> **TEKS BACAAN**:
• • •

Tema dalam Bincang Asik itu adalah Ketahanan dan Kedaulatan Pangan Indonesia.

Pembicara lain  yang hadir pada malam hari itu adalah para peneliti, akademisi dan aktivis di bidang pangan yaitu Purwanto, Dian Widya Ningtyas,  dan Wenny Bekti Sunarharum yang semuanya sedang menempuh pendidikan doktoral di Universitas Queensland.

Dalam keterangan yang diperoleh ABC Australia Plus Indonesia, John Fajar selaku Presiden UQISA mengatakan bahwa bincang Asik ini diadakan rutin setiap bulannya oleh divisi akademik dengan bahasan tema-tema aktual kekinian sehingga tidak hanya menarik kalangan mahasiswa saja tetapi juga professional maupun masyarakat Indonesia di Brisbane.

• • •

> **DATA TERSIMPAN**:
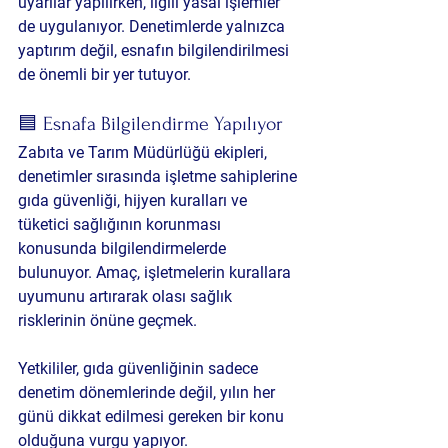
uyarılar yapılırken, ilgili yasal işlemler 
de uygulanıyor. Denetimlerde yalnızca 
yaptırım değil, esnafın bilgilendirilmesi 
de önemli bir yer tutuyor.
🟦 Esnafa Bilgilendirme Yapılıyor
Zabıta ve Tarım Müdürlüğü ekipleri, 
denetimler sırasında işletme sahiplerine 
gıda güvenliği, hijyen kuralları ve 
tüketici sağlığının korunması 
konusunda bilgilendirmelerde 
bulunuyor. Amaç, işletmelerin kurallara 
uyumunu artırarak olası sağlık 
risklerinin önüne geçmek.
Yetkililer, gıda güvenliğinin sadece 
denetim dönemlerinde değil, yılın her 
günü dikkat edilmesi gereken bir konu 
olduğuna vurgu yapıyor.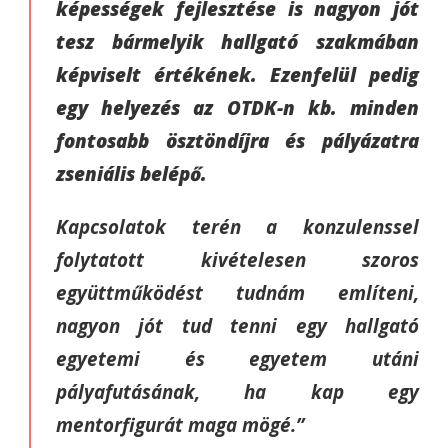
képességek fejlesztése is nagyon jót
tesz bármelyik hallgató szakmában
képviselt értékének. Ezenfelül pedig
egy helyezés az OTDK-n kb. minden
fontosabb ösztöndíjra és pályázatra
zseniális belépő.
Kapcsolatok terén a konzulenssel
folytatott kivételesen szoros
együttműködést tudnám említeni,
nagyon jót tud tenni egy hallgató
egyetemi és egyetem utáni
pályafutásának, ha kap egy
mentorfigurát maga mögé.”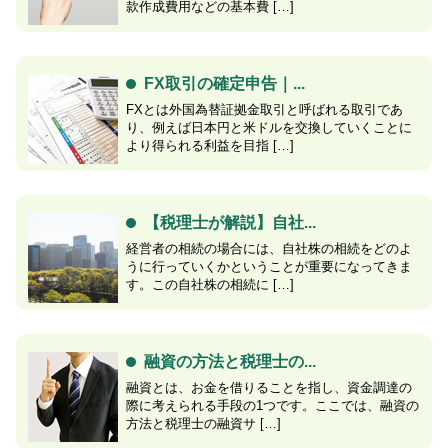
款作成費用などの基本費 […]
FX取引の確定申告｜...
FXとは外国為替証拠金取引と呼ばれる取引であ
り、例えば日本円と米ドルを交換していくことに
より得られる利益を目指 […]
【税理士が解説】自社...
経営者の相続の場合には、自社株の相続をどのよ
うに行っていくかということが重要になってきま
す。この自社株の相続に […]
融資の方法と税理士の...
融資とは、お金を借りることを指し、資金調達の
際に考えられる手段の1つです。ここでは、融資の
方法と税理士の融資サ […]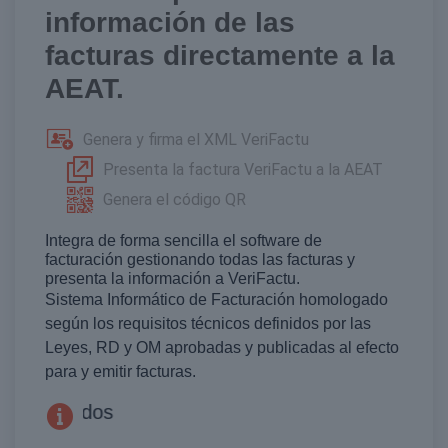
información de las
facturas directamente a la
AEAT.
Genera y firma el XML VeriFactu
Presenta la factura VeriFactu a la AEAT
Genera el código QR
Integra de forma sencilla el software de
facturación gestionando todas las facturas y
presenta la información a VeriFactu.
Sistema Informático de Facturación homologado
según los requisitos técnicos definidos por las
Leyes, RD y OM aprobadas y publicadas al efecto
para y emitir facturas.
Acceda a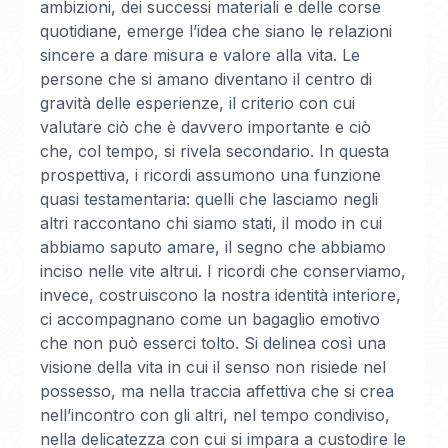
ambizioni, dei successi materiali e delle corse
quotidiane, emerge l’idea che siano le relazioni
sincere a dare misura e valore alla vita. Le
persone che si amano diventano il centro di
gravità delle esperienze, il criterio con cui
valutare ciò che è davvero importante e ciò
che, col tempo, si rivela secondario. In questa
prospettiva, i ricordi assumono una funzione
quasi testamentaria: quelli che lasciamo negli
altri raccontano chi siamo stati, il modo in cui
abbiamo saputo amare, il segno che abbiamo
inciso nelle vite altrui. I ricordi che conserviamo,
invece, costruiscono la nostra identità interiore,
ci accompagnano come un bagaglio emotivo
che non può esserci tolto. Si delinea così una
visione della vita in cui il senso non risiede nel
possesso, ma nella traccia affettiva che si crea
nell’incontro con gli altri, nel tempo condiviso,
nella delicatezza con cui si impara a custodire le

• • •

> **INSTRUKSI KERJA**: Bisakah Anda mengutip kembali teks bacaan tentang Bincang Asik di atas secara utuh, kata demi kata tanpa perubahan apa pun?

> **JAWABAN LATIHAN**:
Tema dalam Bincang Asik itu adalah Ketahanan dan Kedaulatan Pangan Indonesia.

Pembicara lain  yang hadir pada malam hari itu adalah para peneliti, akademisi dan aktivis di bidang pangan yaitu Purwanto, Dian Widya Ningtyas,  dan Wenny Bekti Sunarharum yang semuanya sedang menempuh pendidikan doktoral di Universitas Queensland.

Dalam keterangan yang diperoleh ABC Australia Plus Indonesia, John Fajar selaku Presiden UQISA mengatakan bahwa bincang Asik ini diadakan rutin setiap bulannya oleh divisi akademik dengan bahasan tema-tema aktual kekinian sehingga tidak hanya menarik kalangan mahasiswa saja tetapi juga professional maupun masyarakat Indonesia di Brisbane.